Quais são os seus sonhos como investigadora?
Eu sou muito realista. Se falarmos do aparecimento de células malignas, em geral, eu não acredito que se possa evitar porque faz parte [de fatores] como o envelhecimento, as agressões poluentes do ambiente, o stress, a alimentação, o nosso estilo de vida… O que eu acho é que é possível encontrar uma forma de controlar a doença para que possamos viver com ela durante muitas décadas. A sobrevida média do cancro avançado é de três anos e está longe de ser uma doença crónica. Esse sonho, eu posso ter: que um dia os doentes com cancro da mama avançado possam viver décadas com qualidade de vida, com tratamentos inovadores e sem tanta toxicidade.

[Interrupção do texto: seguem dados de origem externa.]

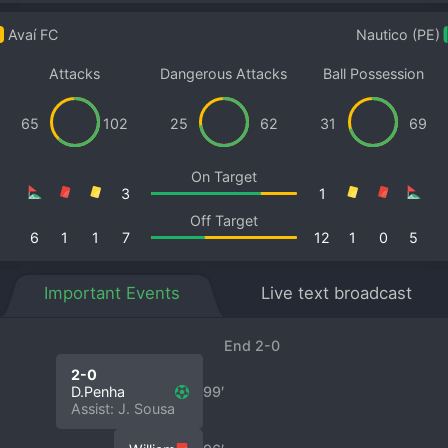
Avaí FC
Nautico (PE)
Attacks
Dangerous Attacks
Ball Possession
65
102
25
62
31
69
On Target
3
1
Off Target
6
1
1
7
12
1
0
5
Important Events
Live text broadcast
End 2-0
2-0
D.Penha
99′
Assist: J. Sousa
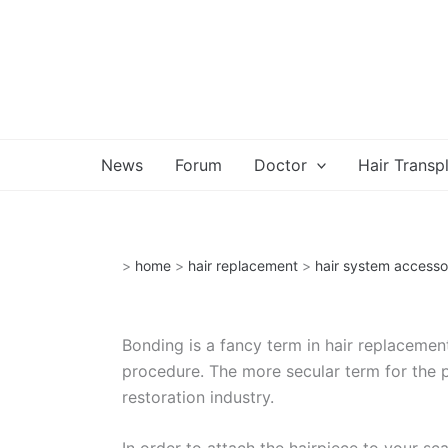
Skip
to
content
News
Forum
Doctor
Hair Transp
>
home
>
hair replacement
>
hair system accesso
Bonding is a fancy term in hair replacement
procedure. The more secular term for the p
restoration industry.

Qual é o seu melhor conselho para os jovens oncologistas?
O que eu digo aos meus alunos é que, neste momento, com o maior entendimento da Biologia, o desenvolvimento de novos medicamentos, a ligação entre a investigação e a prática clínica, a Oncologia é uma das especialidades mais entusiasmantes que existem. No entanto, esta especialidade exige uma dedicação total. É preciso gostar de cuidar dos doentes e aceitar que, muitas vezes, a nossa única recompensa é um "Obrigado" dos doentes. Não trocaria esta especialidade por nenhuma outra.

No que respeita à Saúde, há ainda um desequilíbrio no reconhecimento do prestígio das mulheres na investigação?
Nestes últimos anos, a Medicina tem-se tornado uma profissão cada vez mais feminina, no sentido em que nas faculdades de Medicina há cada vez mais mulheres. Mas, depois, à medida que se vai subindo [na Medicina e na investigação], cada vez se nota mais a diferença de género. Nas direções de serviços há pouquíssimas mulheres. Na Sociedade Europeia de Oncologia, em 43 anos houve uma mulher presidente e só há bem pouco tempo acabou de ser eleita uma segunda mulher. Está tudo a mudar, mas não tão rapidamente como quereríamos. O que me continua a entristecer é que para as mesmas qualidades, o homem continua a ser o preferido. Seja por que razão for. Além disso, globalmente, as mulheres ganham menos que os homens, o que é injusto. Se vivêssemos numa sociedade em que o mérito fosse o que mais conta, seria tudo melhor.
Qual o melhor conselho que daria a uma mulher?
Ajudarmos os outros, sempre, seja a pessoa nossa familiar, seja um amigo ou um doente. Mas também lembrarmo-nos de nós próprias. Tirarmos momentos para nós para fazermos o que gostamos e cuidarmos da nossa saúde.